Per comprendere quale sia il vero valore del denaro più che complicati ragionamenti filosofici ci possono aiutare delle semplici considerazioni pratiche.
Immaginiamo di cancellare istantaneamente tutto il denaro in circolazione: nessuna banconota, nessuna carta di credito, nessun conto corrente bancario, nessuna monetina metallica.
Domani mattina dobbiamo recarci al lavoro sapendo che non ci sarà più pagato lo stipendio, in mancanza di denaro.
Se tutti gli abitanti del pianeta continuassero ad operare come se il denaro esistesse ancora, lavorando e producendo senza essere pagati, soddisfacendo gratuitamente le richieste di chi chiede di ricevere i beni e servizi che produciamo, non cambierebbe assolutamente nulla rispetto ad oggi.
Continueremmo a produrre molte cose di valore di cui altre persone potranno beneficiare per vivere.
E continueremmo a vivere esattamente come oggi, nonostante la mancanza di denaro.
La mancanza di denaro, infatti, non porrebbe fine alla nostra capacità di produrre beni e servizi utili per la società.

Ma potrebbe anche accadere che qualcuno decida di smettere di lavorare (troppo faticoso!), presentandosi però ugualmente presso altri a richiedere “gratuitamente” i beni e servizi desiderati.
Se tutti facessero in questo modo, non potrebbe funzionare, perché non ci sarebbe più la produzione di beni e servizi, per cui le richieste non potrebbero più essere soddisfatte.
Alla fine si dovrebbe decidere se rimetterci tutti a lavorare come oggi, anche senza denaro. Oppure, in alternativa, ciascuno dovrebbe mettersi a produrre da solo quanto gli occorre, limitandosi al massimo a barattare, in un clima di fiducia, le proprie prestazioni lavorative con i vicini di casa, amici o parenti.
Sarebbe un sistema economico molto inefficiente, in quanto nessuno di noi ha le competenze professionali per produrre tutto ciò che gli occorre. Un medico chirurgo dovrà mettere la parte le proprie competenze per coltivare carote e zucchine.
E se anche il suo vicino di casa fosse malato, non ci sarebbe un ospedale funzionante per curarlo tramite un intervento chirurgico.

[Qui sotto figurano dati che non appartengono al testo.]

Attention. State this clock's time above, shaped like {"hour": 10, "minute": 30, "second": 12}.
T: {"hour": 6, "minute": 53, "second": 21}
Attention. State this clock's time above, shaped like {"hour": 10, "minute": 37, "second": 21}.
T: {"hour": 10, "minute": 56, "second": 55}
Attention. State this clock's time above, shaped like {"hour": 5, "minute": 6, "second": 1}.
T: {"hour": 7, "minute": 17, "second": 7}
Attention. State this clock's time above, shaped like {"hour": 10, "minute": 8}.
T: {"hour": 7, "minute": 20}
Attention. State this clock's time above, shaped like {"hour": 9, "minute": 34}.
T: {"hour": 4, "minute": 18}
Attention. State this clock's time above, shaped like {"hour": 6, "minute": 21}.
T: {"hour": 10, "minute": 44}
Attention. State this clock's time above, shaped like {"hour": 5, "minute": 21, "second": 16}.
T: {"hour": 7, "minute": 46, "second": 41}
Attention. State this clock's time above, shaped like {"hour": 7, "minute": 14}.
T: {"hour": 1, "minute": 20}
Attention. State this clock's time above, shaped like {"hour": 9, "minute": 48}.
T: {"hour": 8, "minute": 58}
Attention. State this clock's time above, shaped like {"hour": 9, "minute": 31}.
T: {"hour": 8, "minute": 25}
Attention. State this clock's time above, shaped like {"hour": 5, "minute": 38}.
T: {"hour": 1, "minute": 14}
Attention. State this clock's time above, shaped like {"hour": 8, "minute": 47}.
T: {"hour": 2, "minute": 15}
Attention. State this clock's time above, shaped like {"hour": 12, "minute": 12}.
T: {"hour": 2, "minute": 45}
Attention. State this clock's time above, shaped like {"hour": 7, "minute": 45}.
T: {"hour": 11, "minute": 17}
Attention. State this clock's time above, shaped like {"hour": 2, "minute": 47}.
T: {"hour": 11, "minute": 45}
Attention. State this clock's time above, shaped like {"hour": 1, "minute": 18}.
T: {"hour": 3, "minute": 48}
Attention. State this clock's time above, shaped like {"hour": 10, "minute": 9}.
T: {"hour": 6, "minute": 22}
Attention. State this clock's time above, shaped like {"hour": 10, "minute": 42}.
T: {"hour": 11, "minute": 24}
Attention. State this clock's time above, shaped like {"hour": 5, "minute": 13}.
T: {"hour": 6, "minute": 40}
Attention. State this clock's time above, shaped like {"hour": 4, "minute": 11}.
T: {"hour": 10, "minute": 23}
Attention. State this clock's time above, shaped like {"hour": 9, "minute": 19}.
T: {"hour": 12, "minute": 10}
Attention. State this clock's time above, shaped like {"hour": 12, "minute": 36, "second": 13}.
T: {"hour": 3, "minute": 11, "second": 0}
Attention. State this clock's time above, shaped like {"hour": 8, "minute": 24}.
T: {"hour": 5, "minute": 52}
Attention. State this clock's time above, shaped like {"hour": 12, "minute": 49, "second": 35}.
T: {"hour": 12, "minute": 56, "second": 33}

Il vero valore del denaro, quindi, è dato dalla possibilità di produrre beni e servizi in modo professionalmente specializzato, con alto valore aggiunto, per poi scambiarli con gli altri.
Una economia pienamente monetizzata, e ben organizzata, è in grado di produrre molto valore aggiunto, redistribuendo la ricchezza a tutta la società.
Viceversa una economia poco monetizzata riduce gli scambi, aumenta la necessità di autoproduzione e riduce la possibilità di produzione specializzata di valore aggiunto. Un fenomeno di cui siamo tutti testimoni in Italia, dopo 30 anni di politiche di austerità, che hanno ridotto la liquidità circolante nell’economia reale.
Quando gli scambi aumentano, aumenta la ricchezza.
Quando gli scambi si riducono, causa scarsità di moneta circolante, diminuisce la ricchezza prodotta.

Il denaro è una semplice convenzione sociale. Lo Stato potrebbe certamente creare il nuovo denaro che serve per garantire a tutti un posto di lavoro semplicemente scrivendo cifre sui computer o stampando banconote, come peraltro fa oggi la BCE, ma senza sottostare ad una volontà politica espressa da un parlamento espressione del popolo.
Non vi è alcun senso logico e di utilità a limitare la creazione e la distribuzione di denaro in relazione a delle “riserve di valore” (una volta l’oro, oggi principalmente riserve in titoli di stato o in valute estere).
Se, infatti, l’Italia disponesse di 5’000 miliardi di riserve d’oro (o di altra tipologia), ma decidesse di creare troppo poco denaro per il funzionamento dell’economia del paese, si continuerebbe ad avere alti livelli di disoccupazione nel paese, a causa della mancanza di denaro per pagare tutti gli stipendi. Avremmo più persone senza lavoro ed una inferiore produzione di beni e servizi, quindi un paese più povero.
Viceversa se l’Italia disponesse di zero riserve, ma decidesse di creare tutto il denaro necessario a pagare uno stipendio per dare lavoro ai disoccupati, quelle persone si metterebbero a lavorare, aumentando la produzione di beni e servizi utili per la nostra società, rendendoci quindi più ricchi.